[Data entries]
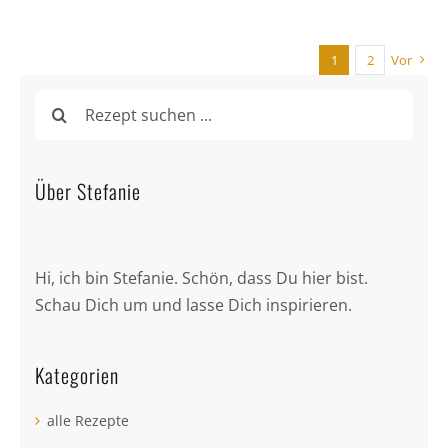
1
2
Vor
Suche
nach:
Über Stefanie
Hi, ich bin Stefanie. Schön, dass Du hier bist.
Schau Dich um und lasse Dich inspirieren.
Kategorien
alle Rezepte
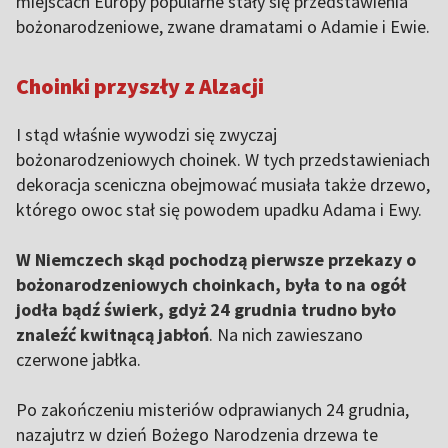
miejscach Europy popularne stały się przedstawienia
bożonarodzeniowe, zwane dramatami o Adamie i Ewie.
Choinki przyszły z Alzacji
I stąd właśnie wywodzi się zwyczaj
bożonarodzeniowych choinek. W tych przedstawieniach
dekoracja sceniczna obejmować musiała także drzewo,
którego owoc stał się powodem upadku Adama i Ewy.
W Niemczech skąd pochodzą pierwsze przekazy o
bożonarodzeniowych choinkach, była to na ogół
jodła bądź świerk, gdyż 24 grudnia trudno było
znaleźć kwitnącą jabłoń
. Na nich zawieszano
czerwone jabłka.
Po zakończeniu misteriów odprawianych 24 grudnia,
nazajutrz w dzień Bożego Narodzenia drzewa te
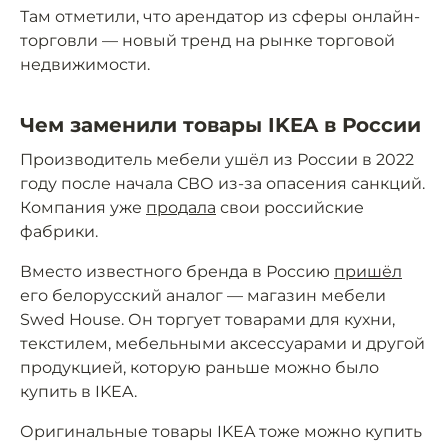
Там отметили, что арендатор из сферы онлайн-
торговли — новый тренд на рынке торговой
недвижимости.
Чем заменили товары IKEA в России
Производитель мебели ушёл из России в 2022
году после начала СВО из-за опасения санкций.
Компания уже
продала
свои российские
фабрики.
Вместо известного бренда в Россию
пришёл
его белорусский аналог — магазин мебели
Swed House. Он торгует товарами для кухни,
текстилем, мебельными аксессуарами и другой
продукцией, которую раньше можно было
купить в IKEA.
Оригинальные товары IKEA тоже можно купить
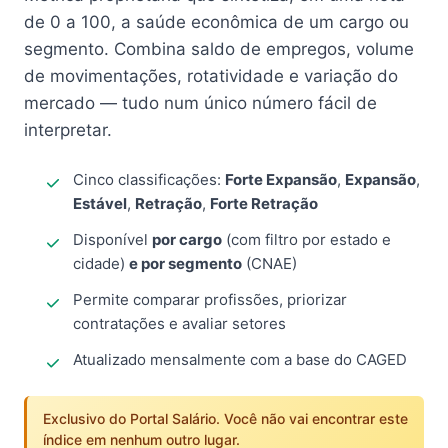
de 0 a 100, a saúde econômica de um cargo ou
segmento. Combina saldo de empregos, volume
de movimentações, rotatividade e variação do
mercado — tudo num único número fácil de
interpretar.
Cinco classificações:
Forte Expansão
,
Expansão
,
Estável
,
Retração
,
Forte Retração
Disponível
por cargo
(com filtro por estado e
cidade)
e por segmento
(CNAE)
Permite comparar profissões, priorizar
contratações e avaliar setores
Atualizado mensalmente com a base do CAGED
Exclusivo do Portal Salário. Você não vai encontrar este
índice em nenhum outro lugar.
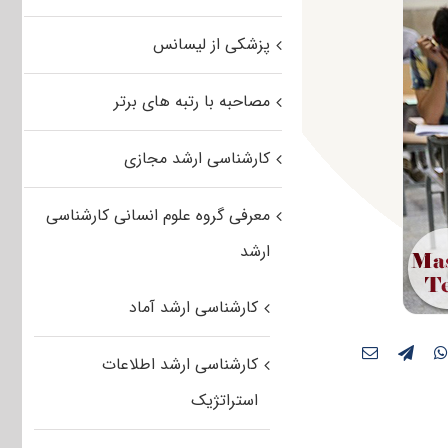
پزشکی از لیسانس
مصاحبه با رتبه های برتر
کارشناسی ارشد مجازی
معرفی گروه علوم انسانی کارشناسی
ارشد
کارشناسی ارشد آماد
کارشناسی ارشد اطلاعات
استراتژیک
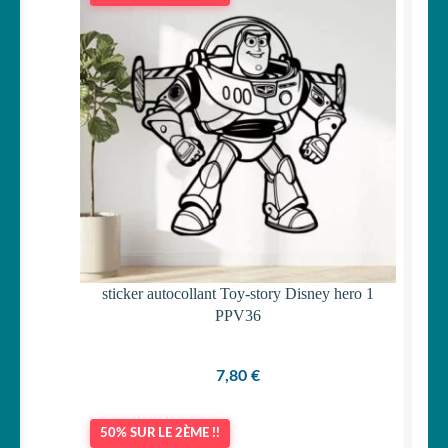
sticker autocollant Toy-story Disney hero 1
PPV36
7,80
€
50% SUR LE 2ÈME !!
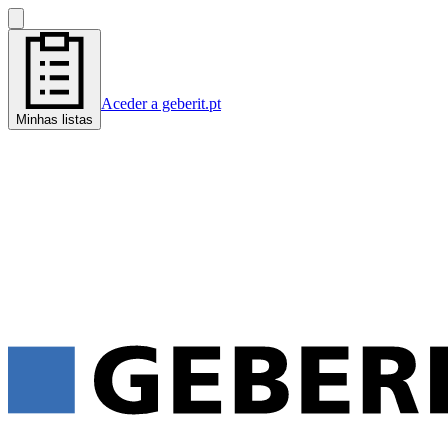
Aceder a geberit.pt
Minhas listas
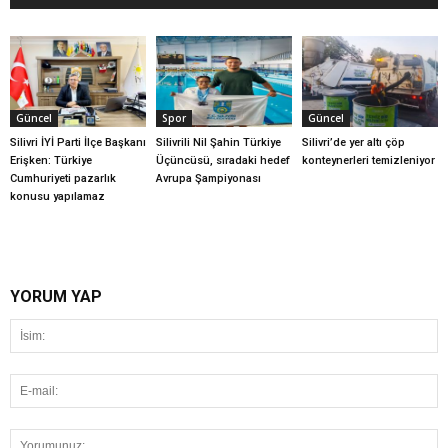
Güncel
Spor
Güncel
Silivri İYİ Parti İlçe Başkanı
Silivrili Nil Şahin Türkiye
Silivri’de yer altı çöp
Erişken: Türkiye
Üçüncüsü, sıradaki hedef
konteynerleri temizleniyor
Cumhuriyeti pazarlık
Avrupa Şampiyonası
konusu yapılamaz
YORUM YAP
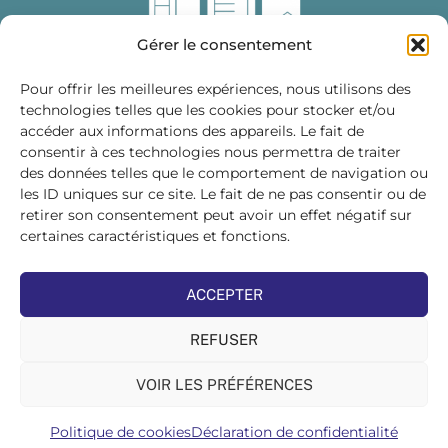
Gérer le consentement
Pour offrir les meilleures expériences, nous utilisons des
technologies telles que les cookies pour stocker et/ou
accéder aux informations des appareils. Le fait de
Fédération des Distributeurs
consentir à ces technologies nous permettra de traiter
de Matériaux de Construction
des données telles que le comportement de navigation ou
les ID uniques sur ce site. Le fait de ne pas consentir ou de
215 bis, boulevard Saint-Germain
75007 PARIS
retirer son consentement peut avoir un effet négatif sur
Tél : 01 45 48 28 44
certaines caractéristiques et fonctions.
Suivez-nous sur les réseaux sociaux :
ACCEPTER
REFUSER
VOIR LES PRÉFÉRENCES
©FDMC, 2022
Politique de cookies
Déclaration de confidentialité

Exercise directions: Render every line of text in the data above as a numbered list, skipping any blank lines. Leave the pictures out of your answer.

Completed exercise:
1. 1
2. 2
3. Vor
4. Suche
5. nach:
6. Über Stefanie
7. Hi, ich bin Stefanie. Schön, dass Du hier bist.
8. Schau Dich um und lasse Dich inspirieren.
9. Kategorien
10. alle Rezepte
11. miejscach Europy popularne stały się przedstawienia
12. bożonarodzeniowe, zwane dramatami o Adamie i Ewie.
13. Choinki przyszły z Alzacji
14. I stąd właśnie wywodzi się zwyczaj
15. bożonarodzeniowych choinek. W tych przedstawieniach
16. dekoracja sceniczna obejmować musiała także drzewo,
17. którego owoc stał się powodem upadku Adama i Ewy.
18. W Niemczech skąd pochodzą pierwsze przekazy o
19. bożonarodzeniowych choinkach, była to na ogół
20. jodła bądź świerk, gdyż 24 grudnia trudno było
21. znaleźć kwitnącą jabłoń
22. . Na nich zawieszano
23. czerwone jabłka.
24. Po zakończeniu misteriów odprawianych 24 grudnia,
25. nazajutrz w dzień Bożego Narodzenia drzewa te
26. Там отметили, что арендатор из сферы онлайн-
27. торговли — новый тренд на рынке торговой
28. недвижимости.
29. Чем заменили товары IKEA в России
30. Производитель мебели ушёл из России в 2022
31. году после начала СВО из-за опасения санкций.
32. Компания уже
33. продала
34. свои российские
35. фабрики.
36. Вместо известного бренда в Россию
37. пришёл
38. его белорусский аналог — магазин мебели
39. Swed House. Он торгует товарами для кухни,
40. текстилем, мебельными аксессуарами и другой
41. продукцией, которую раньше можно было
42. купить в IKEA.
43. Оригинальные товары IKEA тоже можно купить
44. de 0 a 100, a saúde econômica de um cargo ou
45. segmento. Combina saldo de empregos, volume
46. de movimentações, rotatividade e variação do
47. mercado — tudo num único número fácil de
48. interpretar.
49. Cinco classificações:
50. Forte Expansão
51. ,
52. Expansão
53. ,
54. Estável
55. ,
56. Retração
57. ,
58. Forte Retração
59. Disponível
60. por cargo
61. (com filtro por estado e
62. cidade)
63. e por segmento
64. (CNAE)
65. Permite comparar profissões, priorizar
66. contratações e avaliar setores
67. Atualizado mensalmente com a base do CAGED
68. Exclusivo do Portal Salário. Você não vai encontrar este
69. índice em nenhum outro lugar.
70. پزشکی از لیسانس
71. مصاحبه با رتبه های برتر
72. کارشناسی ارشد مجازی
73. معرفی گروه علوم انسانی کارشناسی
74. ارشد
75. کارشناسی ارشد آماد
76. کارشناسی ارشد اطلاعات
77. استراتژیک
78. sticker autocollant Toy-story Disney hero 1
79. PPV36
80. 7,80
81. €
82. 50% SUR LE 2ÈME !!
83. Aceder a geberit.pt
84. Minhas listas
85. Güncel
86. Spor
87. Güncel
88. Silivri İYİ Parti İlçe Başkanı
89. Silivrili Nil Şahin Türkiye
90. Silivri’de yer altı çöp
91. Erişken: Türkiye
92. Üçüncüsü, sıradaki hedef
93. konteynerleri temizleniyor
94. Cumhuriyeti pazarlık
95. Avrupa Şampiyonası
96. konusu yapılamaz
97. YORUM YAP
98. Gérer le consentement
99. Pour offrir les meilleures expériences, nous utilisons des
100. technologies telles que les cookies pour stocker et/ou
101. accéder aux informations des appareils. Le fait de
102. Fédération des Distributeurs
103. consentir à ces technologies nous permettra de traiter
104. de Matériaux de Construction
105. des données telles que le comportement de navigation ou
106. les ID uniques sur ce site. Le fait de ne pas consentir ou de
107. 215 bis, boulevard Saint-Germain
108. 75007 PARIS
109. retirer son consentement peut avoir un effet négatif sur
110. Tél : 01 45 48 28 44
111. certaines caractéristiques et fonctions.
112. Suivez-nous sur les réseaux sociaux :
113. ACCEPTER
114. REFUSER
115. VOIR LES PRÉFÉRENCES
116. ©FDMC, 2022
117. Politique de cookies
118. Déclaration de confidentialité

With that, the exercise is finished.